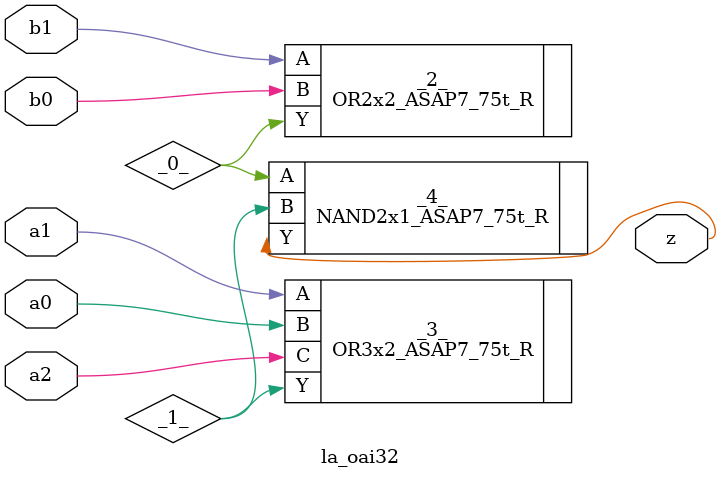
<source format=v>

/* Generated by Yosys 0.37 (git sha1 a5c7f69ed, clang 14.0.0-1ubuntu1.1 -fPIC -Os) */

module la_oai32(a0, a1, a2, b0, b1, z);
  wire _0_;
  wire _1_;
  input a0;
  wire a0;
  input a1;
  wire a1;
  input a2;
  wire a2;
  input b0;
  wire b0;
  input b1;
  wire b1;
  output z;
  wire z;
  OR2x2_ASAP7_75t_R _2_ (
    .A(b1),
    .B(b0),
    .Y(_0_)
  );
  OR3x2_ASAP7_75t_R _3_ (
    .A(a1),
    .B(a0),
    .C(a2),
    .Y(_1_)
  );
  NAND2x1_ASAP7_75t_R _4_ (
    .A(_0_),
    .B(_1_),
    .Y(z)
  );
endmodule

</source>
┄┄┄┄┄┄
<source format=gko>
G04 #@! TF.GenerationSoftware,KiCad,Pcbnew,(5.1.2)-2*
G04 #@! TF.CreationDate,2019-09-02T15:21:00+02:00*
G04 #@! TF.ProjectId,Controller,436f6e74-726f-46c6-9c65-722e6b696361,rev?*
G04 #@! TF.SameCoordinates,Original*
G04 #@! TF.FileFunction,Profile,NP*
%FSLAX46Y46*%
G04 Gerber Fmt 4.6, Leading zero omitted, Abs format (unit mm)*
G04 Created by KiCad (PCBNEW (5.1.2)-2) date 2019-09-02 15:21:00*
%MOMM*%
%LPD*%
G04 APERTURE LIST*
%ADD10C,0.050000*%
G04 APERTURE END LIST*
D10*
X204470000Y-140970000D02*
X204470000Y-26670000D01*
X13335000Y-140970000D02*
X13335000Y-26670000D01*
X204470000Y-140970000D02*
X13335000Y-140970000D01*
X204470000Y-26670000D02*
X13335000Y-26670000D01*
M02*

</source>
┄┄┄┄┄┄
DIRECTIONS: Extract from the listing above the lines between the line containing "<source format=gko>" and the line containing "G04 #@! TF.FileFunction,Profile,NP*", keeping both of those lines. Output nothing else.

WRITTEN REPLY:
<source format=gko>
G04 #@! TF.GenerationSoftware,KiCad,Pcbnew,(5.1.2)-2*
G04 #@! TF.CreationDate,2019-09-02T15:21:00+02:00*
G04 #@! TF.ProjectId,Controller,436f6e74-726f-46c6-9c65-722e6b696361,rev?*
G04 #@! TF.SameCoordinates,Original*
G04 #@! TF.FileFunction,Profile,NP*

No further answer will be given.